Digitalisation to play a major role in the energy revolution
Although there will always be high demand for traditional engineering roles, there is an increase in the need for data analysts with energy companies wanting to collect, organise and interpret statistical information. The reading of data will play a major role in energy companies understanding future energy consumption and ultimately will shape a sustainable net zero energy system. There has also been growth in artificial intelligence roles and cyber security with all data, communications and applications needing to be secured in line with policy.

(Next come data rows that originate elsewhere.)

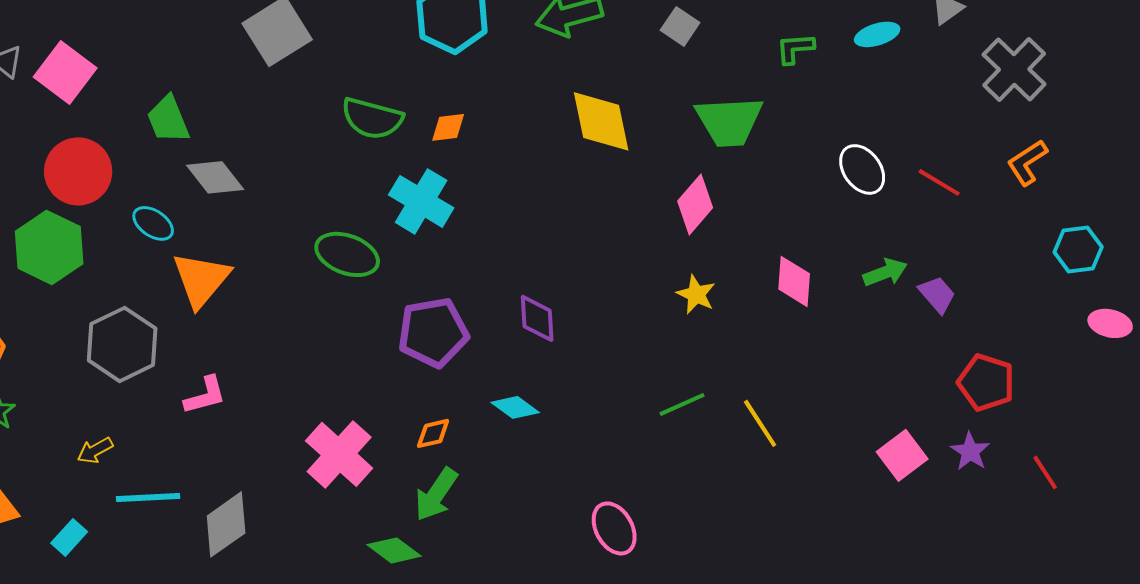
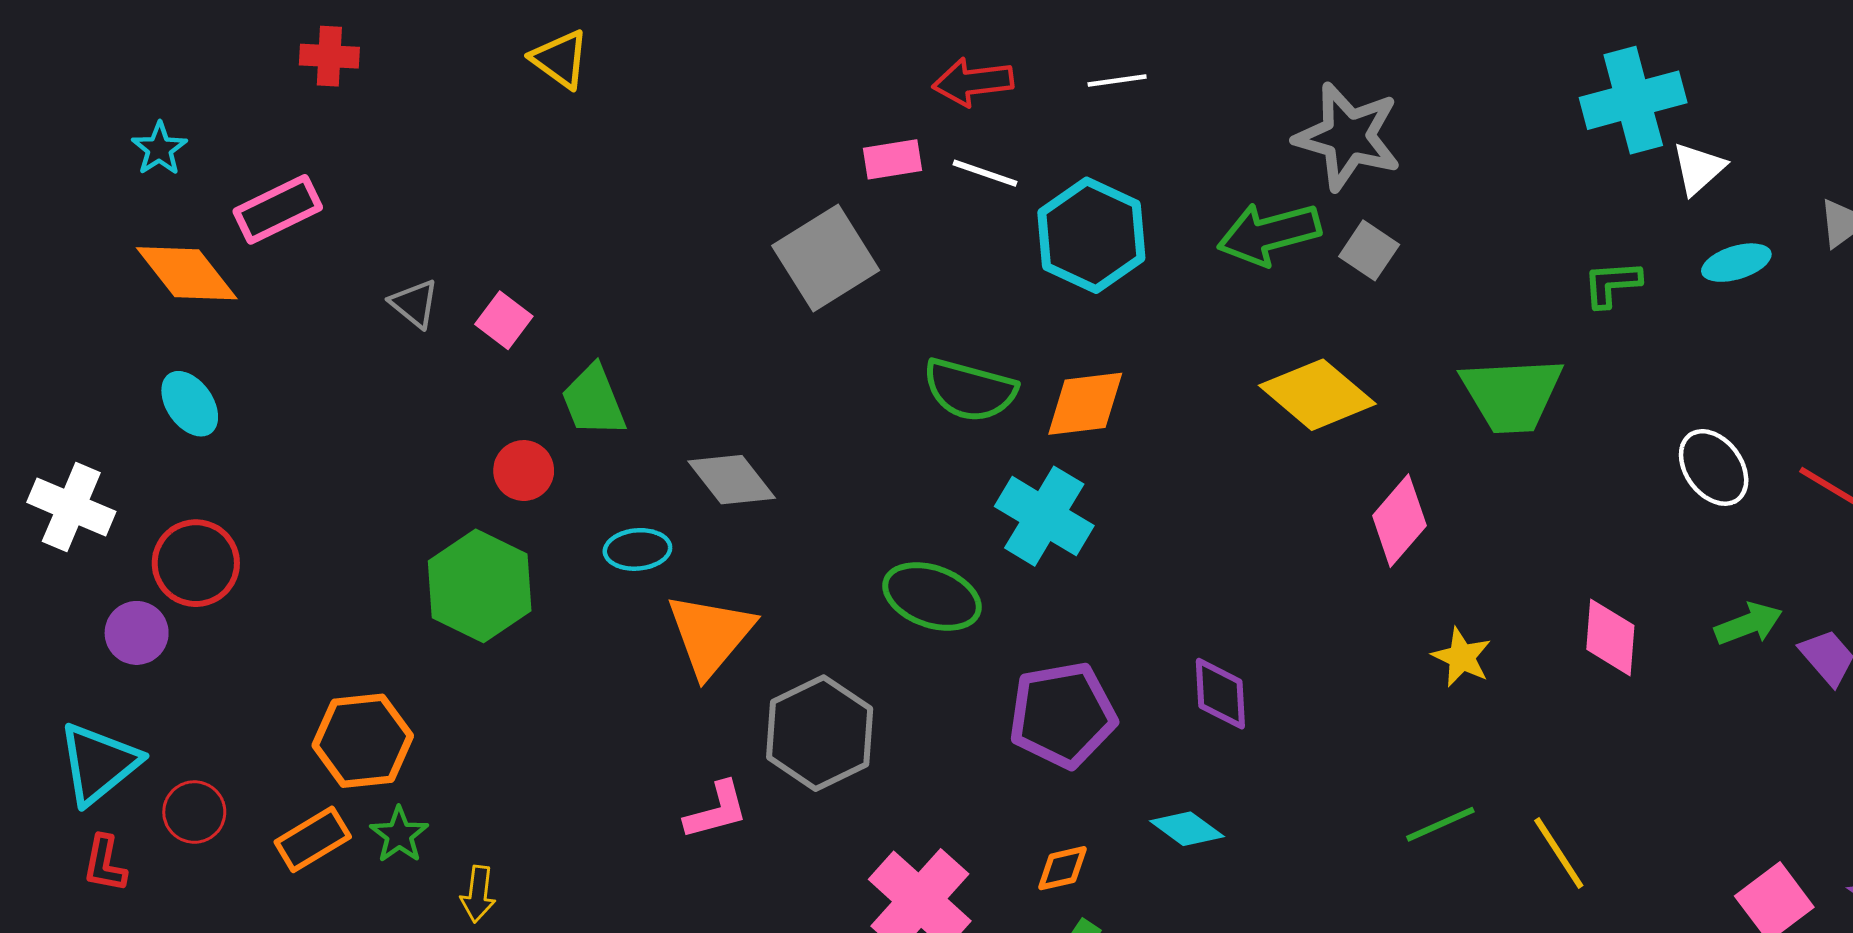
gray square: (680, 26) -> (1369, 250), moved
pink square: (65, 72) -> (504, 320), size x0.6
green trapezoid: (168, 119) -> (593, 401), moved
yellow diamond: (601, 121) -> (1317, 395), turned -38
orange diamond: (448, 127) -> (1085, 404), size x1.5
red circle: (78, 171) -> (524, 471), size x0.6
pink diamond: (695, 204) -> (1399, 521), moved
cyan ellipse: (153, 223) -> (637, 549), turned -39
gray hexagon: (122, 344) -> (820, 733), moved
yellow arrow: (95, 450) -> (478, 894), moved, turned -54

With every new technological advancement in the energy sector there has to be monitoring, research and development to progress it further and reach its full potential. All of which can now be done digitally, providing real time results through the mass of data produced, machine learning and artificial intelligence. Data scientists and engineers will play a key role in energy companies transforming the way we use and deploy clean energy.

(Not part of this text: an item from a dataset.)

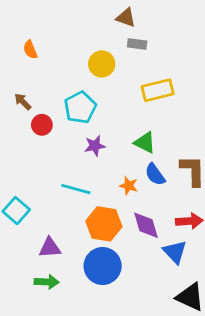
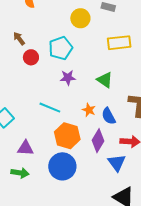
blue semicircle: (155, 174) -> (109, 116), moved
purple diamond: (146, 225) -> (98, 141), turned 40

The growing role of hydrogen
The use of hydrogen as a clean fuel for example, has been limited but is growing in the UK and forms a key part of the government’s 10 point plan. A number of projects are currently up and running across the UK, especially surrounding the use of hydrogen vehicles in the public transport sector and heating. In Aberdeen we have seen the deployment of 15 hydrogen double decker buses which have already completed 100,000 miles in operation saving 170,000kg of CO2 from the environment.

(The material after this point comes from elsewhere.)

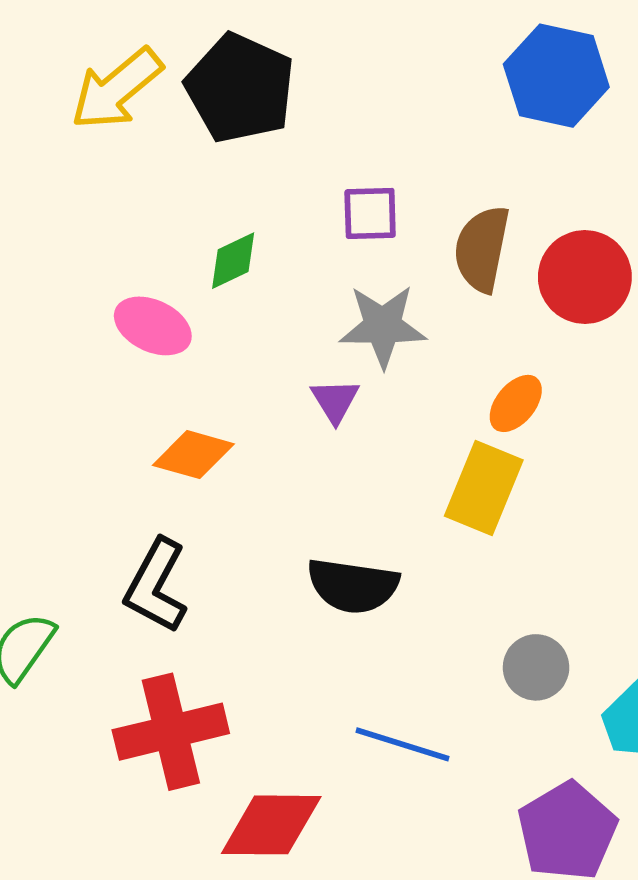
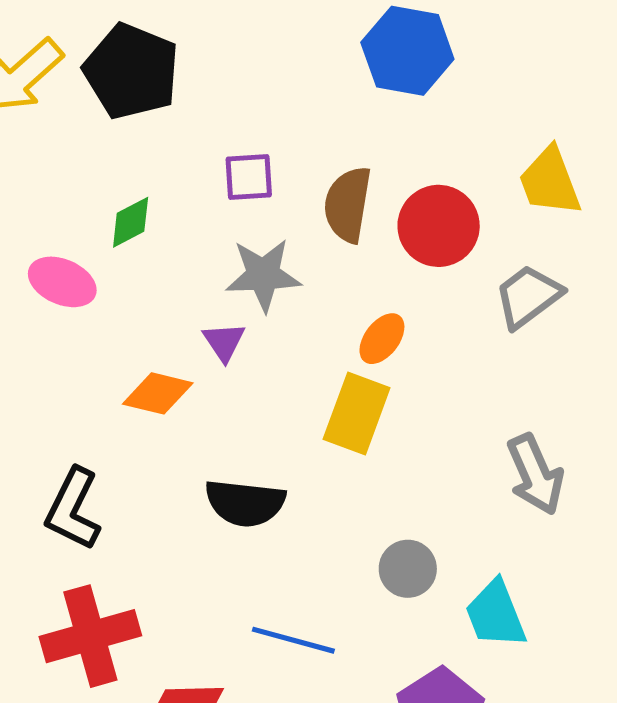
orange diamond: (193, 455) -> (158, 393), moved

For the first stage of this project, there has been a support team of hydrogen specialists on the ground in Aberdeen as well as an escalation team and a technical back-up team on 24-hour call. These roles will provide amazing insight and the data we need to understand where and what infrastructure will be needed to see a mass rollout of hydrogen technology.
The end user (domestic consumer) is now more than ever conscious of their usage and also the impact that usage has on the environment over time. Bulb’s research found 37% of people in the UK say they’ve lived more sustainably during lockdown which included being more mindful of energy use at home and recycling more.
We have seen the rollout of smart meters to customers across the world, allowing people to be more in touch with just how much energy they use on a daily basis. For energy companies, smart meters provide vital information they need to create smart energy grids, predict how much energy is needed where and when so supply and demand can be better anticipated, and contribute to the decarbonisation of energy and reduction of emissions.
For the development of smart grids to truly revolutionise the energy sector we will need smart energy practitioners and electrical engineers with an ability to code and script, alongside app developers and data analysts who also understand energy. This might be a tall order but it does provide an opportunity for upskilling an already accessible talent pool as well as those within the IT sector to consider applying their skill sets to another sector.
Moving into the energy sector at the right time
There is no way of knowing what skills may be needed in ten years’ time as the energy sector is now on a trajectory of fast change as it has to be and technology never stands still, but this is what is great about moving into the industry. The renewables sector may still be relatively young but it is growing at pace opening up opportunities at every level.
STEM will always form part of the backbone to the energy industry and it is now more important than ever to encourage the younger generations to take up these subjects and be involved in revolutionising the energy sector.
One of the most important parts of achieving net zero is understanding that it will take an array of different skills from a range of different backgrounds that we never even connected before. There will always be a new way to do things and a more effective way to get things done.